A PDS-1000/He gene gun (Bio-Rad) can be used according to general settings. Various embodiments include at least substantially the same features and attributes, include Bio- Rad settings, as discussed within Kikkert, et al. Plant Cell, Tissue and Organ Culture, volume 33, pages 221-226 (1993), which is hereby incorporated by reference in its entirety for its general teachings related to Bio-Rad the specific teachings related to example general settings for Bio-Rad.
[0078] Although embodiments are not so limited, and various particle bombardment transformation protocols can be used.

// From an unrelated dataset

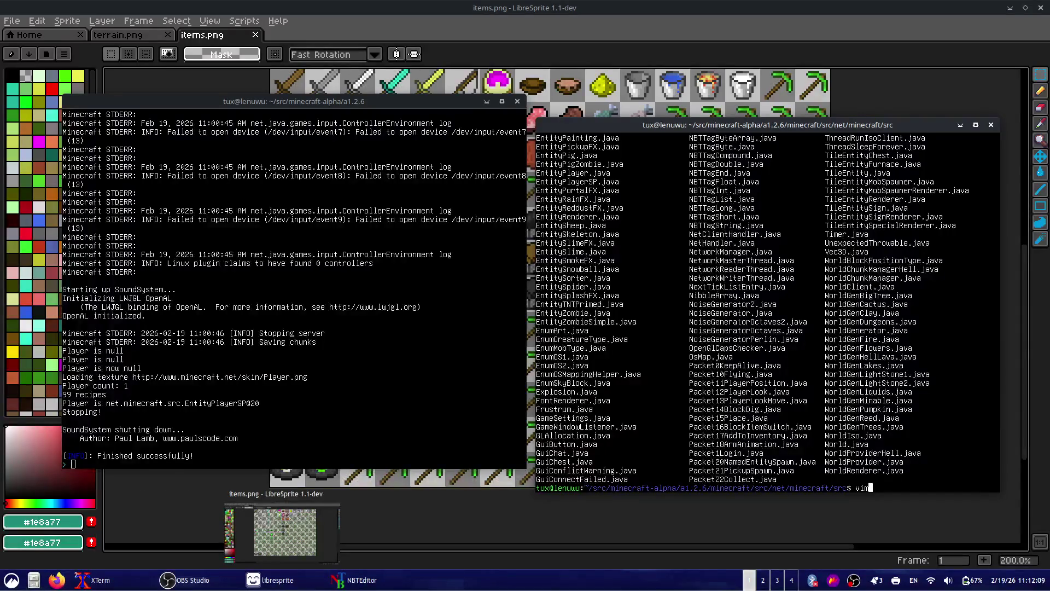
pyautogui.click(186, 580)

[0079] In some embodiments, the detectably labeled endonuclease or the detectably labeled mRNA construct encoding the nuclease can be co-delivered with an in vitro purified exonuclease or mRNA encoding the exonuclease. An example exonuclease is Trex2. Co-delivery of an exonuclease (or an encoding mRNA) and the mRNA construct can increase the efficiency of non-homologous end joining (NHEJ)-mediated deletions at the endonuclease target cutting site, thus further increasing the likelihood and/or the efficiency of the deletion. Some embodiments include the triple co-delivery of the endonuclease reagent (e.g., TALEN), an exonuclease (e.g., Trex2), and a TALE-activator (as further described herein) to further increase efficiency (e.g., frequency) in inducing deletions.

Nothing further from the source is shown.